Задание 1:
Ответьте на вопросы по фрагменту об ЭМИ:
(а) Кто создал ЭМИ?
(б) Как Коуп называл ключевые музыкальные рисунки, которые выявляла его программа?
(в) Что служило для ЭМИ компьютерным эквивалентом бросания костей?

Фрагмент текста:
ЭМИ создал композитор Дэвид Коуп, который хотел сделать программу личным “помощником композитора”. Коупа интересовала давняя традиция использования случайности для сочинения музыки. Знаменитый пример – так называемая музыкальная игра в кости, в которую играли Моцарт и другие композиторы XVIII века. В ней композитор делил произведение на небольшие фрагменты (например, отдельные такты) и бросал кости, чтобы выбрать, как расположить эти фрагменты в новом произведении.
Можно назвать ЭМИ музыкальной игрой в кости в квадрате. Желая научить ЭМИ писать произведения в стиле, скажем, Моцарта, Коуп собирал большую коллекцию музыкальных фрагментов из творчества Моцарта и применял к ним специально созданную компьютерную программу, выявлявшую ключевые музыкальные рисунки, которые он называл “сигнатурами”. Эти рисунки помогали определить уникальный стиль композитора. Другая написанная Коупом программа классифицировала сигнатуры и определяла для каждой музыкальные роли, которые она сможет сыграть в пьесе. Сигнатуры хранились в базе данных, соответствующей композитору (здесь – Моцарту). Коуп также прописал для ЭМИ правила – своеобразную музыкальную “грамматику”, – которые определяли, как можно комбинировать вариации сигнатур для создания складного музыкального произведения в определенном стиле. С помощью генератора случайных чисел (компьютерного эквивалента бросанию костей) ЭМИ выбирала сигнатуры и составляла из них музыкальные фрагменты, а затем на основе встроенной музыкальной грамматики решала, в каком порядке расположить эти фрагменты.

Исходные строки:
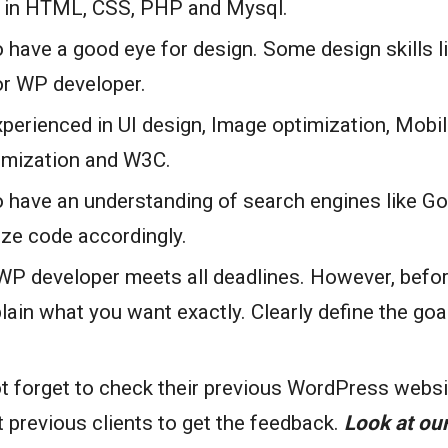
e in HTML, CSS, PHP and Mysql.
 have a good eye for design. Some design skills 
or WP developer.
perienced in UI design, Image optimization, Mobi
imization and W3C.
 have an understanding of search engines like Goo
ize code accordingly.
P developer meets all deadlines. However, before 
lain what you want exactly. Clearly define the goa
t forget to check their previous WordPress websi
 previous clients to get the feedback.
Look at our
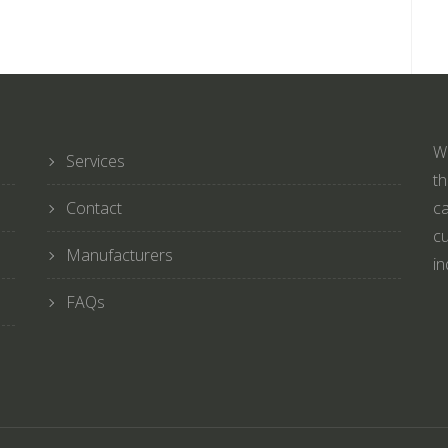
We
Services
th
Contact
ca
cu
Manufacturers
in
FAQs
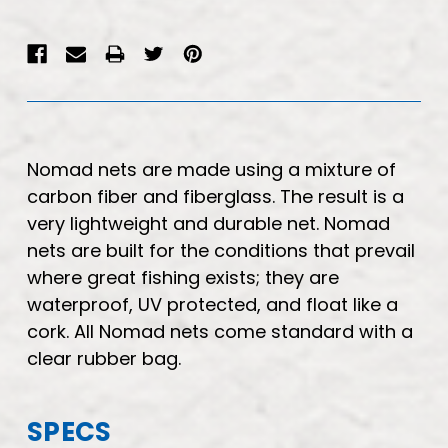
Nomad nets are made using a mixture of
carbon fiber and fiberglass. The result is a
very lightweight and durable net. Nomad
nets are built for the conditions that prevail
where great fishing exists; they are
waterproof, UV protected, and float like a
cork. All Nomad nets come standard with a
clear rubber bag.
SPECS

Задание 2: Найдите в строках все, где встречается слово «Nomad», и перепишите их.

Ответ 1:
(а) Композитор Дэвид Коуп.
(б) «Сигнатурами».
(в) Генератор случайных чисел.

Ответ 2:
Nomad nets are made using a mixture of
very lightweight and durable net. Nomad
cork. All Nomad nets come standard with a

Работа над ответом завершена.